We can’t truly understand or describe the world from the point of view of an ant, let alone from the perspective of a celestial body. But a celestial body is dead, so it has no perspective surely? If I read Heidegger right – I think it does.

Knowledge, wisdom, trial and error, mindless and mindful – the course of the universe is to record more and more information in itself including embodied intelligence – information stored in physical forms.

In the same way as an ant contains within it information about carbon-based life, geological time and the process of evolution; even the most basic planet contains information about the elements, supernovae and stellar aeons which led to it.

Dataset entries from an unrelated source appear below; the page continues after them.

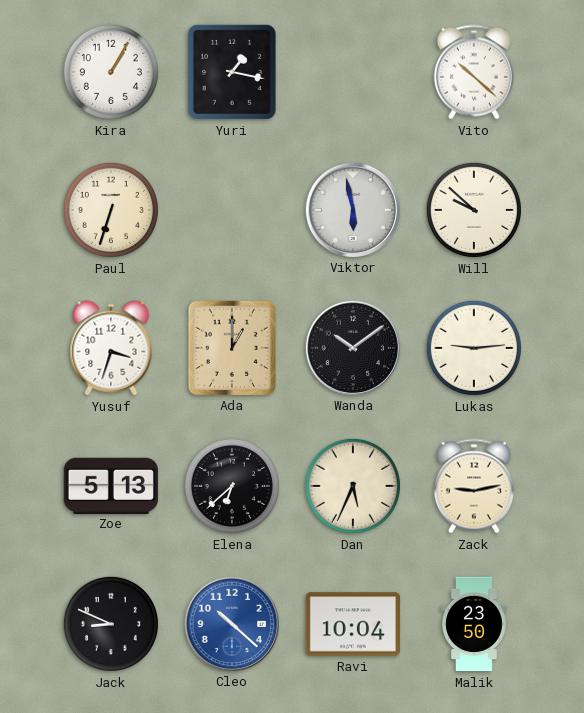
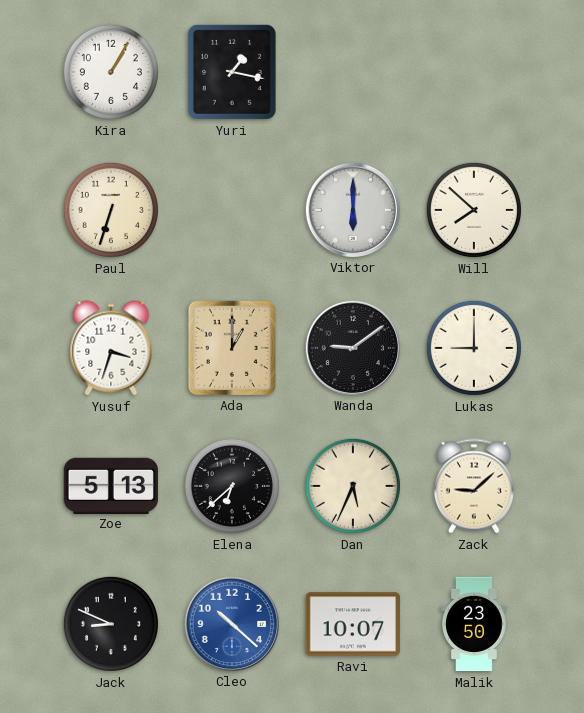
Vito: 10:22 -> none
Viktor: 5:58 -> 6:00
Will: 9:52 -> 7:52
Wanda: 10:09 -> 9:09
Lukas: 9:14 -> 9:00
Zack: 9:13 -> 9:08
Ravi: 10:04 -> 10:07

From the blinding simplicity of the Big Bang to the unimaginably vast store of data which is a galaxy – let alone a universe of them – the course of ‘life’ has been captured, recorded, embodied and stored in both vast and minuscule stores of accumulated ‘relevant complexity’ – in effect: information.

As Heidegger suggests, our mentally comprehensible portion of this recorded information is determined by our embodied human faculties and timescales. But for the ant or the celestial body the ‘recording’ is at vastly different scales. Dasein or the ‘human universe’ is but a tiny portion of this. And what each of us sees and understands of it, is but the portion lit by our own tiny flickering candle.

That we see and understand even that much, is an accident of stellar and evolutionary history – our tiny illuminated moment in space and time. But for each of us it is a very fortunate and beautiful one. And Heidegger invites us to live it to the full.